▸ Your task:
Return all lines of the listing below that carry the word "through".

================================

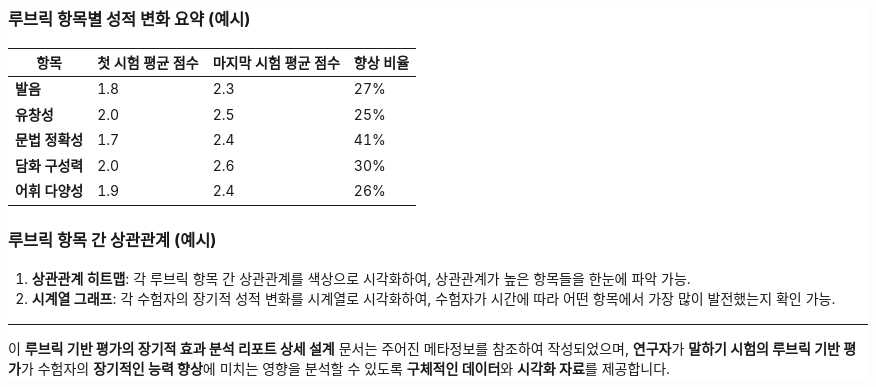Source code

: ### **루브릭 항목별 성적 변화 요약 (예시)**

| 항목           | 첫 시험 평균 점수 | 마지막 시험 평균 점수 | 향상 비율   |
|----------------|------------------|----------------------|------------|
| **발음**       | 1.8              | 2.3                  | 27%        |
| **유창성**     | 2.0              | 2.5                  | 25%        |
| **문법 정확성**| 1.7              | 2.4                  | 41%        |
| **담화 구성력**| 2.0              | 2.6                  | 30%        |
| **어휘 다양성**| 1.9              | 2.4                  | 26%        |

### **루브릭 항목 간 상관관계 (예시)**

1. **상관관계 히트맵**: 각 루브릭 항목 간 상관관계를 색상으로 시각화하여, 상관관계가 높은 항목들을 한눈에 파악 가능.
2. **시계열 그래프**: 각 수험자의 장기적 성적 변화를 시계열로 시각화하여, 수험자가 시간에 따라 어떤 항목에서 가장 많이 발전했는지 확인 가능.

---

이 **루브릭 기반 평가의 장기적 효과 분석 리포트 상세 설계** 문서는 주어진 메타정보를 참조하여 작성되었으며, **연구자**가 **말하기 시험의 루브릭 기반 평가**가 수험자의 **장기적인 능력 향상**에 미치는 영향을 분석할 수 있도록 **구체적인 데이터**와 **시각화 자료**를 제공합니다.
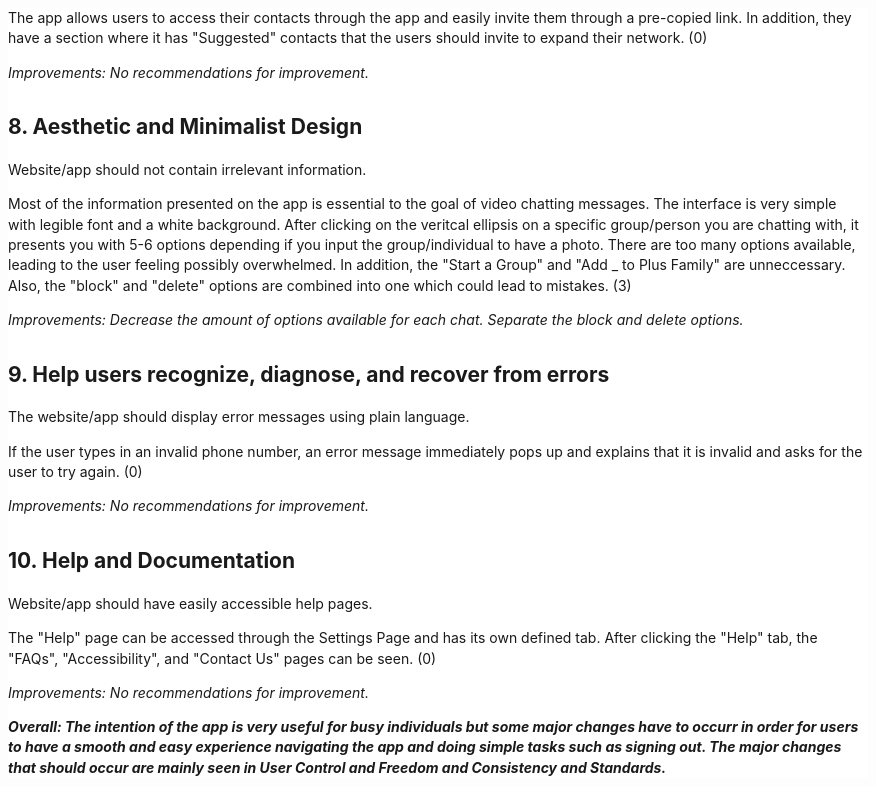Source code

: The app allows users to access their contacts through the app and easily invite them through a pre-copied link. In addition, they have a section where it has "Suggested" contacts that the users should invite to expand their network. (0)

*Improvements: No recommendations for improvement.*

## 8. Aesthetic and Minimalist Design
Website/app should not contain irrelevant information. 

Most of the information presented on the app is essential to the goal of video chatting messages. The interface is very simple with legible font and a white background. After clicking on the veritcal ellipsis on a specific group/person you are chatting with, it presents you with 5-6 options depending if you input the group/individual to have a photo. There are too many options available, leading to the user feeling possibly overwhelmed. In addition, the "Start a Group" and "Add _ to Plus Family" are unneccessary. Also, the "block" and "delete" options are combined into one which could lead to mistakes. (3)

*Improvements: Decrease the amount of options available for each chat. Separate the block and delete options.*

## 9. Help users recognize, diagnose, and recover from errors
The website/app should display error messages using plain language. 

If the user types in an invalid phone number, an error message immediately pops up and explains that it is invalid and asks for the user to try again. (0)

*Improvements: No recommendations for improvement.*

## 10. Help and Documentation
Website/app should have easily accessible help pages.

The "Help" page can be accessed through the Settings Page and has its own defined tab. After clicking the "Help" tab, the "FAQs", "Accessibility", and "Contact Us" pages can be seen. (0)

*Improvements: No recommendations for improvement.*

***Overall: The intention of the app is very useful for busy individuals but some major changes have to occurr in order for users to have a smooth and easy experience navigating the app and doing simple tasks such as signing out. The major changes that should occur are mainly seen in User Control and Freedom and Consistency and Standards.***
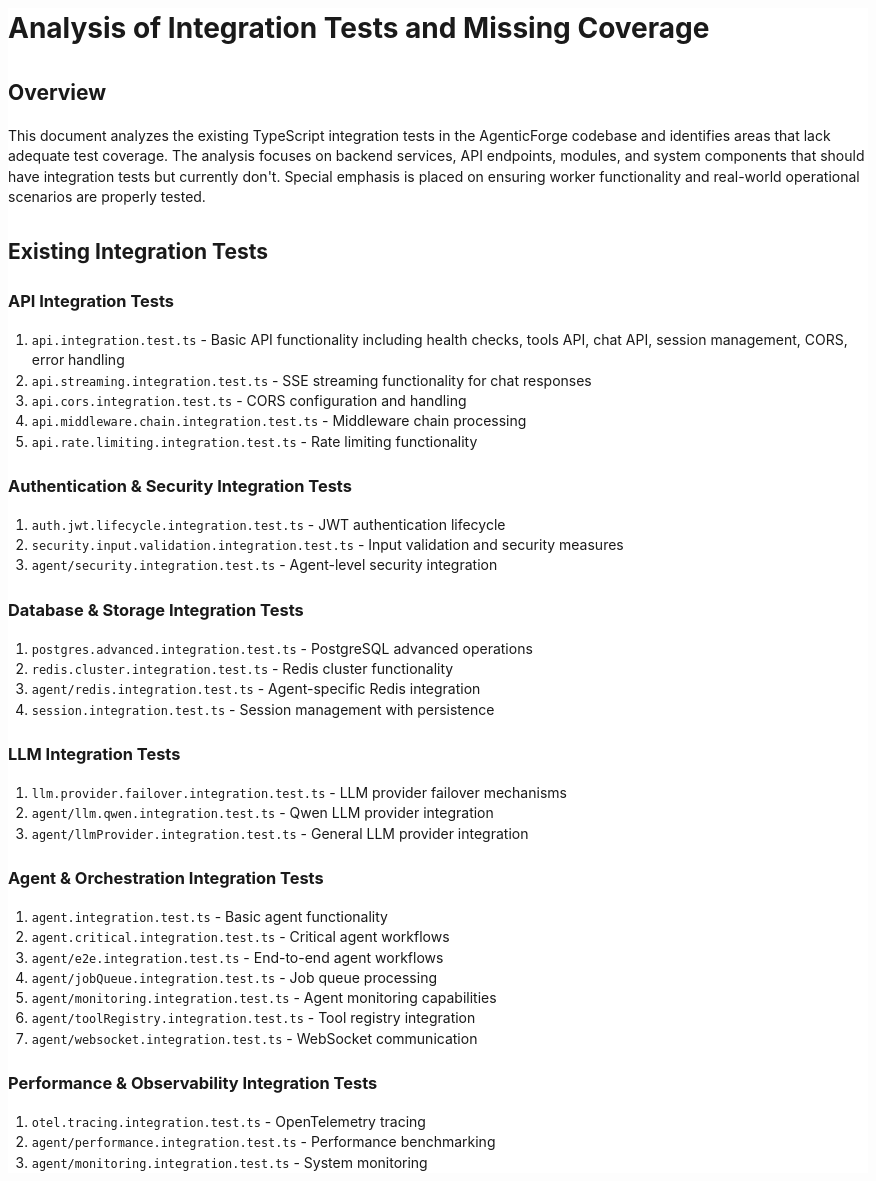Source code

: # Analysis of Integration Tests and Missing Coverage

## Overview

This document analyzes the existing TypeScript integration tests in the AgenticForge codebase and identifies areas that lack adequate test coverage. The analysis focuses on backend services, API endpoints, modules, and system components that should have integration tests but currently don't. Special emphasis is placed on ensuring worker functionality and real-world operational scenarios are properly tested.

## Existing Integration Tests

### API Integration Tests
1. `api.integration.test.ts` - Basic API functionality including health checks, tools API, chat API, session management, CORS, error handling
2. `api.streaming.integration.test.ts` - SSE streaming functionality for chat responses
3. `api.cors.integration.test.ts` - CORS configuration and handling
4. `api.middleware.chain.integration.test.ts` - Middleware chain processing
5. `api.rate.limiting.integration.test.ts` - Rate limiting functionality

### Authentication & Security Integration Tests
1. `auth.jwt.lifecycle.integration.test.ts` - JWT authentication lifecycle
2. `security.input.validation.integration.test.ts` - Input validation and security measures
3. `agent/security.integration.test.ts` - Agent-level security integration

### Database & Storage Integration Tests
1. `postgres.advanced.integration.test.ts` - PostgreSQL advanced operations
2. `redis.cluster.integration.test.ts` - Redis cluster functionality
3. `agent/redis.integration.test.ts` - Agent-specific Redis integration
4. `session.integration.test.ts` - Session management with persistence

### LLM Integration Tests
1. `llm.provider.failover.integration.test.ts` - LLM provider failover mechanisms
2. `agent/llm.qwen.integration.test.ts` - Qwen LLM provider integration
3. `agent/llmProvider.integration.test.ts` - General LLM provider integration

### Agent & Orchestration Integration Tests
1. `agent.integration.test.ts` - Basic agent functionality
2. `agent.critical.integration.test.ts` - Critical agent workflows
3. `agent/e2e.integration.test.ts` - End-to-end agent workflows
4. `agent/jobQueue.integration.test.ts` - Job queue processing
5. `agent/monitoring.integration.test.ts` - Agent monitoring capabilities
6. `agent/toolRegistry.integration.test.ts` - Tool registry integration
7. `agent/websocket.integration.test.ts` - WebSocket communication

### Performance & Observability Integration Tests
1. `otel.tracing.integration.test.ts` - OpenTelemetry tracing
2. `agent/performance.integration.test.ts` - Performance benchmarking
3. `agent/monitoring.integration.test.ts` - System monitoring
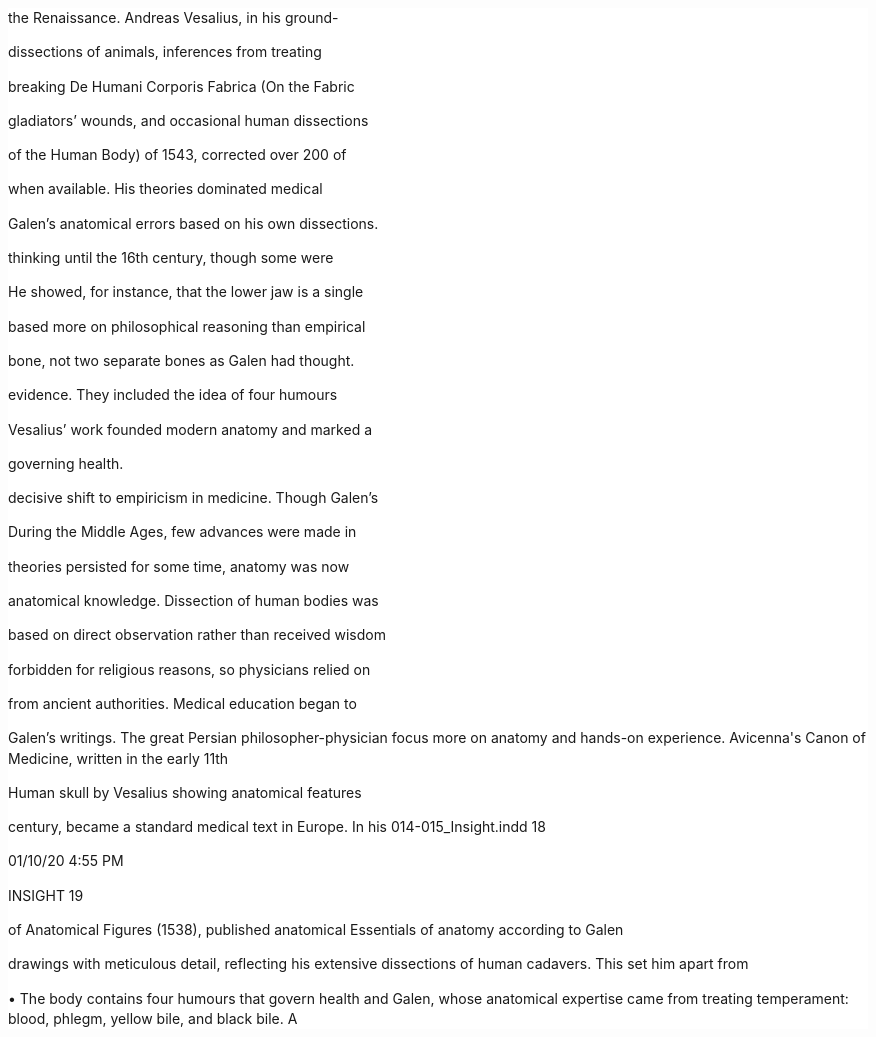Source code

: the Renaissance. Andreas Vesalius, in his ground-

dissections of animals, inferences from treating

breaking De Humani Corporis Fabrica (On the Fabric

gladiators’ wounds, and occasional human dissections

of the Human Body) of 1543, corrected over 200 of

when available. His theories dominated medical

Galen’s anatomical errors based on his own dissections.

thinking until the 16th century, though some were

He showed, for instance, that the lower jaw is a single

based more on philosophical reasoning than empirical

bone, not two separate bones as Galen had thought.

evidence. They included the idea of four humours

Vesalius’ work founded modern anatomy and marked a

governing health.

decisive shift to empiricism in medicine. Though Galen’s

During the Middle Ages, few advances were made in

theories persisted for some time, anatomy was now

anatomical knowledge. Dissection of human bodies was

based on direct observation rather than received wisdom

forbidden for religious reasons, so physicians relied on

from ancient authorities. Medical education began to

Galen’s writings. The great Persian philosopher-physician focus more on anatomy and hands-on experience.
Avicenna's Canon of Medicine, written in the early 11th

Human skull by Vesalius
showing anatomical features

century, became a standard medical text in Europe. In his
014-015_Insight.indd 18

01/10/20 4:55 PM



INSIGHT 19

of Anatomical Figures (1538), published anatomical
Essentials of anatomy according to Galen

drawings with meticulous detail, reflecting his extensive
dissections of human cadavers. This set him apart from

• The body contains four humours that govern health and Galen, whose anatomical expertise came from treating
temperament: blood, phlegm, yellow bile, and black bile. A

================================

▸ Answer to this problem:
: The app allows users to access their contacts through the app and easily invite them through a pre-copied link. In addition, they have a section where it has "Suggested" contacts that the users should invite to expand their network. (0)
The "Help" page can be accessed through the Settings Page and has its own defined tab. After clicking the "Help" tab, the "FAQs", "Accessibility", and "Contact Us" pages can be seen. (0)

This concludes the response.